Step 6: Building Boxer
You need SWI Prolog to install Boxer. Then type:
% make bin/boxer
Or you can specify a specific Makefile of your choice using the -f option:
% make -f Makefile.unix bin/boxer
In either way you should get a response along the following lines:
cd src/prolog/boxer; pl -g '[boxer], qsave_program(boxer,[global=128000,local=128000,goal=start,stand_alone=true]), halt.' % library(lists) compiled into lists 0.00 sec, 11,436 bytes % alphaConversionDRT compiled into alphaConversionDRT 0.00 sec, 18,908 bytes % betaConversionDRT compiled into betaConversionDRT 0.01 sec, 22,172 bytes ... % drs2fol compiled into drs2fol 0.00 sec, 17,780 bytes % printDrs compiled into printDrs 0.00 sec, 29,664 bytes % output compiled into output 0.01 sec, 84,524 bytes % boxer compiled 0.10 sec, 592,656 bytes % /usr/lib/pl-5.6.22/library/quintus compiled into quintus 0.01 sec, 12,332 bytes % /usr/lib/pl-5.6.22/library/date compiled into date 0.00 sec, 1,928 bytes
Building Boxer in Cygwin/MinGW
The Cygwin version of SWI Prolog is a hybrid of the Windows and Linux versions, and as such doesn't currently support the qsave_program correctly. See this post from the SWI Prolog developers for more details. If you try to build boxer with the Cygwin SWI Prolog you will get a strange file containing what looks like XML + binary which won't execute.
The solution is to install and use the Windows version of SWI Prolog from within Cygwin. Makefile.cygwin has been setup to do this assuming the default installation location of SWI Prolog (C:\Program Files\pl):
... PROLOG = /cygdrive/c/Program\ Files/pl/bin/plcon.exe ...

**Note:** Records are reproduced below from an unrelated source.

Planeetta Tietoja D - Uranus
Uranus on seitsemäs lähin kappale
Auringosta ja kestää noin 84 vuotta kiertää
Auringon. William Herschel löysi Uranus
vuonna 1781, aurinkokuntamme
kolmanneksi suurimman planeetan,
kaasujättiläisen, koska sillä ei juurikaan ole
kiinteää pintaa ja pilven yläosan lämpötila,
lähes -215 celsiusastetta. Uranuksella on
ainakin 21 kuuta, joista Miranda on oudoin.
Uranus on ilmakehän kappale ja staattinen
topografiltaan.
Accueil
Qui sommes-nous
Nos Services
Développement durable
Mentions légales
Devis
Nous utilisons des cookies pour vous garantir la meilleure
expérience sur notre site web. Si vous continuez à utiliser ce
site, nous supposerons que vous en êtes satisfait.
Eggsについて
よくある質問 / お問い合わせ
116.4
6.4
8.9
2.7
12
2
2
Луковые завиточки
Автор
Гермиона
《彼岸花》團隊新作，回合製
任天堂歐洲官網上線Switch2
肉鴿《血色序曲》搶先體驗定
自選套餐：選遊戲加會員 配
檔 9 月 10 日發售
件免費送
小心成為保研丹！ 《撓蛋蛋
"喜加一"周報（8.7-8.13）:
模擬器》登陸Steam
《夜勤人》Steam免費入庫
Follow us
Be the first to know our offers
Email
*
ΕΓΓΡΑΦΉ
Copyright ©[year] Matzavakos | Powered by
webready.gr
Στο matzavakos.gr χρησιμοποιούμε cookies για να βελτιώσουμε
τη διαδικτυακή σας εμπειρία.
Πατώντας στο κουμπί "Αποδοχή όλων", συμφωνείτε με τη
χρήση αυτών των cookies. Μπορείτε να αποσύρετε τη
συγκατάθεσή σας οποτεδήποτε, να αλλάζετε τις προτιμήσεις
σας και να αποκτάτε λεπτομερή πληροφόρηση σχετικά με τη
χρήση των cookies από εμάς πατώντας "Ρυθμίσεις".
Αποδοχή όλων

For this version of boxer to run, you need to then add the location of the SWI Prolog DLLs to your path variable like this:
% export PATH=$PATH:/cygdrive/c/Program\ Files/pl/bin
otherwise when you try to run boxer, nothing will happen (i.e. no help messages for example). The same applies when building boxer using the MinGW makefile (except when you run this outside of Cygwin you need to set the Windows PATH environment variable).
Step 7: Unpacking the statistical models
To use the tools you will either need to train new models or use the existing models that are available from the download page. (Programs are available for retraining the taggers, eg train_pos, but the programs and documentation required for retraining the parser will follow in a later version.)
The models package can be unpacked anywhere, but it is often convenient to unpack it within the candc directory. The models are available as gzipped tar, bzipped tar and zip files, just like the source code, and they can be unpacked in the same way, e.g.:
% cd <path>/candc % tar -xvzf models-1.00.tgz
The version number on the models is independent of the version number of the source code, so minor updates to the source code will not result in new models being distributed. At each major release, new models will also be released.
The extra models trained with Penn Treebank POS tags, which are also available from the download page can be unpacked in a similar manner.
Step 8: Ready to go
The binary files in bin can be manually copied to any installation location, e.g. /usr/local/bin or your own bin directory. They can also be used directly from within the candc directory. Try some examples to check if you're installation was successful or not.